- YOUR TASKS
A: Answer these questions about the movie comparison of Noah and Evan Almighty:
(i) Which movie wins the Casting section?
(ii) What reason is given for Evan's wife leaving him?
(iii) How many movies has the writer watched with his wife over the last four years?
B: Reproduce the movie comparison of Noah and Evan Almighty between "My final point." and "smutty and disgusting.", inclusive.
C: Extend the movie comparison of Noah and Evan Almighty beyond its last sentence.

- READING PASSAGE
==*==

Evan Almighty, well, quotes the Bible once in order to pass itself off as a Christian movie and it kind of ends there…Oh, and the anthropomorphic animals help build the ark and stuff, so unlike the “rock people” of Noah they are totally made up, instead of mostly made up.

Noah wins.

Morals

This is a tough one. Noah has violence and one scene where there is some pretty heavy petting going on. In Evan Almighty, Evan’s wife leaves him because he was embarrassing her. I’m not sure if that’s such a great lesson in a children’s movie, but you know, in 21st century America that’s “normal.” Further, Evan is portrayed as a bumbling fool, hardly a respectable head of his household. Noah is the unquestioned head of his household, to the point where no one physically resists him in his quest to kill his daughter-in-law’s children. Then, in the end, the movie actually teaches something about morals. Meanwhile, in Evan Almighty, all I know is that “thou shalt do the dance.”

Draw.

Casting

Oh yeah, casting isn’t a Christian issue and we’re supposed to look at the message of something instead of the actor in determining whether something is good. But, Russel Crowe did a very good job. The acting in Evan Almighty was wooden and lame.

Noah wins.

 

My final point. Are we Christians being overly critical of a movie like Noah? Not necessarily. My wife and I don’t even have cable at home because we find the material on it indecent. Most of my own entertainment is watching James White debates and listening to sermons. My wife and I have watched three movies the last four years and maybe watch television six times a year…maybe even less. I even find Fox News smutty and disgusting.

==*==

- ROWS
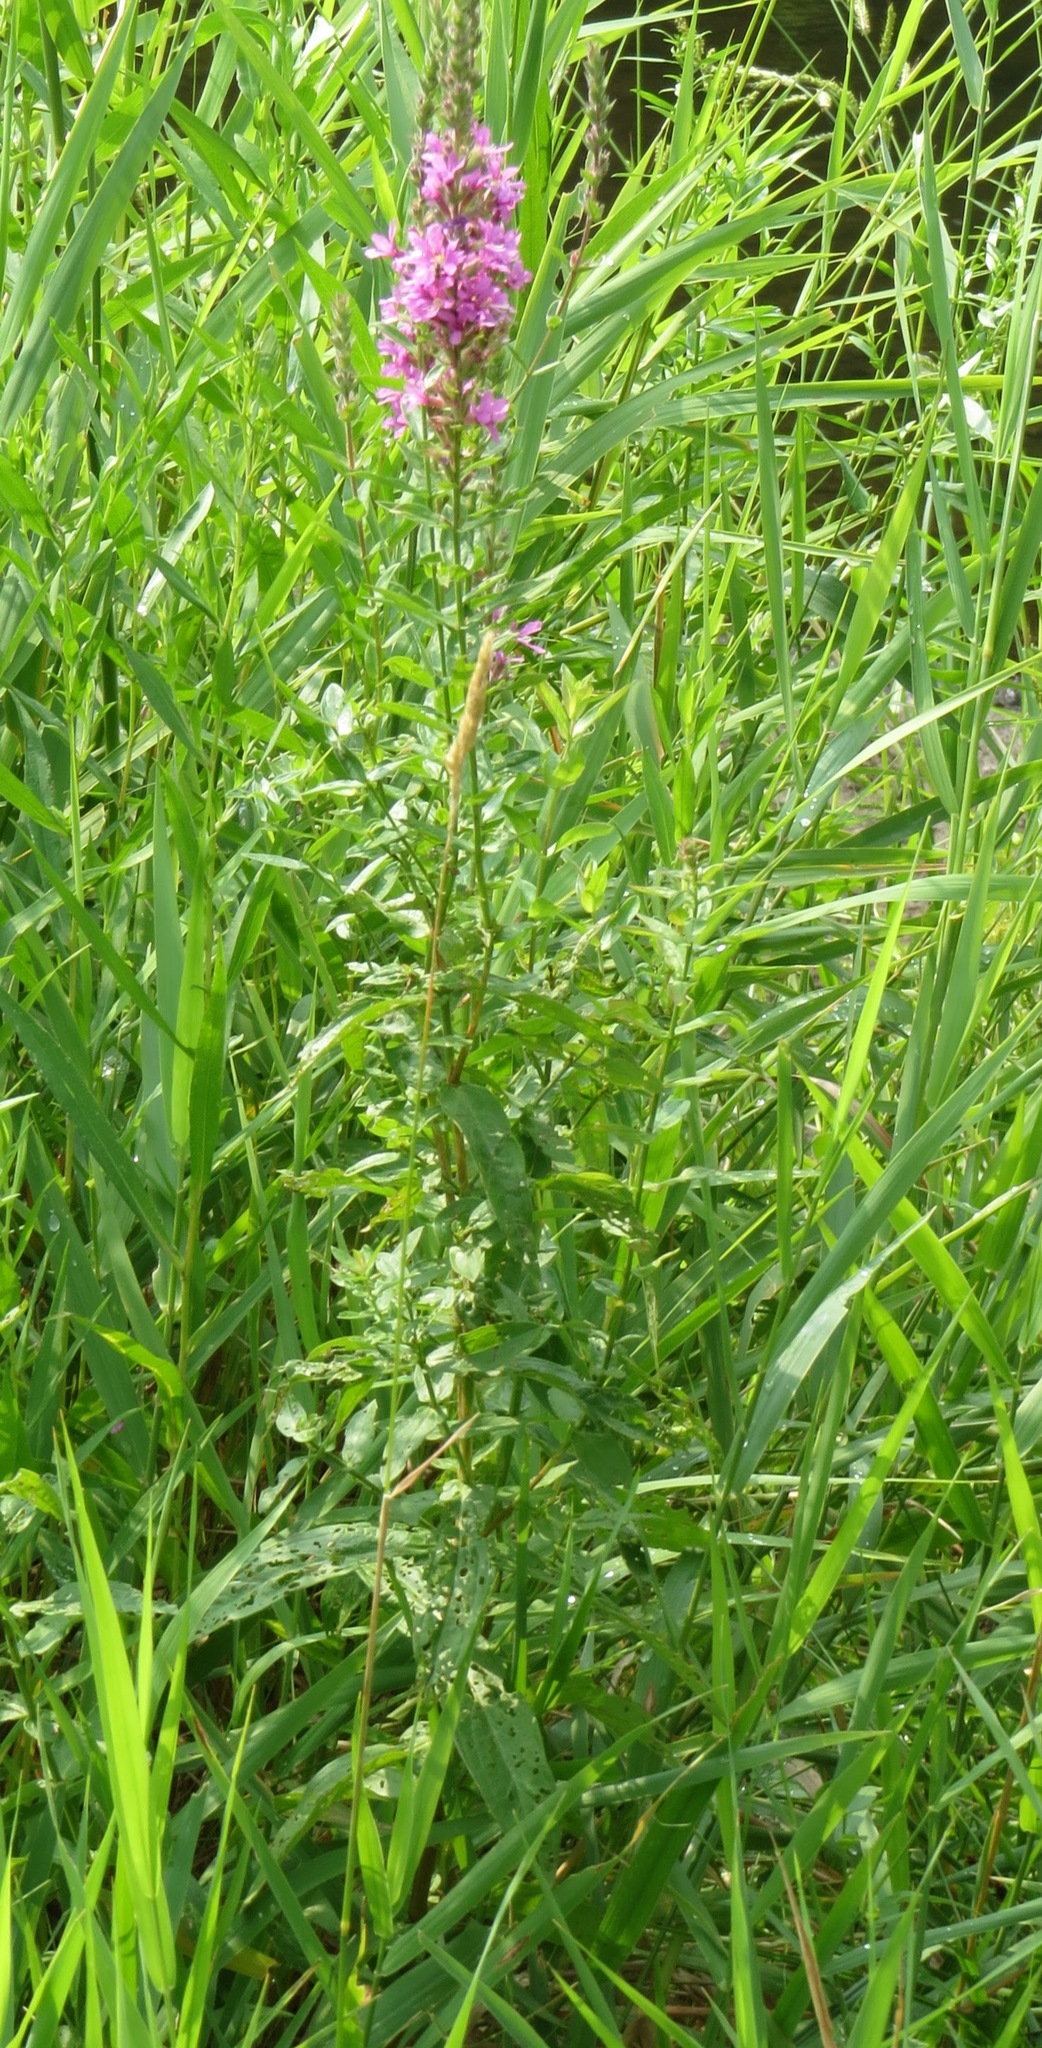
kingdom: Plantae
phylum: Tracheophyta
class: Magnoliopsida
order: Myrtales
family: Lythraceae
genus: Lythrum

==*==

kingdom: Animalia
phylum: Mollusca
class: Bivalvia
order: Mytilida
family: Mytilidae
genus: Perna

==*==

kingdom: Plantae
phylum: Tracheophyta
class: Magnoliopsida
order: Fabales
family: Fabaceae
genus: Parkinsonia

==*==

- THE RESULTS
A:
(i) Noah
(ii) He was embarrassing her.
(iii) Three

B:
My final point. Are we Christians being overly critical of a movie like Noah? Not necessarily. My wife and I don’t even have cable at home because we find the material on it indecent. Most of my own entertainment is watching James White debates and listening to sermons. My wife and I have watched three movies the last four years and maybe watch television six times a year…maybe even less. I even find Fox News smutty and disgusting.

C:
So, I empathize with a lot of people panning the movie. I hate a lot of what is passed off as entertainment these days.

However, because I am even more conservative with what I watch than most Christians, my positive reviews of Noah should carry some weight. I think many Christians are being hypocritical in their hatred of the movie. Others are saying that they refuse to watch it, because the movie must be terrible. Yet, Christians love classics such as The Ten Commandments and Ben Hur, but the problem is that both movies have tons of made up stuff. I’m not sure how theologically sound they are either. Yet, we have Christians who haven’t even watched a movie hate on it, because they simply don’t like the movie’s image…the content, they can’t judge. They didn’t watch it.

I think Darren Aronofsky and Russel Crowe are their own worse enemies. Have a director not running his mouth saying things that are stupid and cast a Noah that did not throw a telephone in someone’s face, and then you have rave reviews. Funny thing is that if God judges the heart, shouldn’t that be the way we should approach everything, including movies?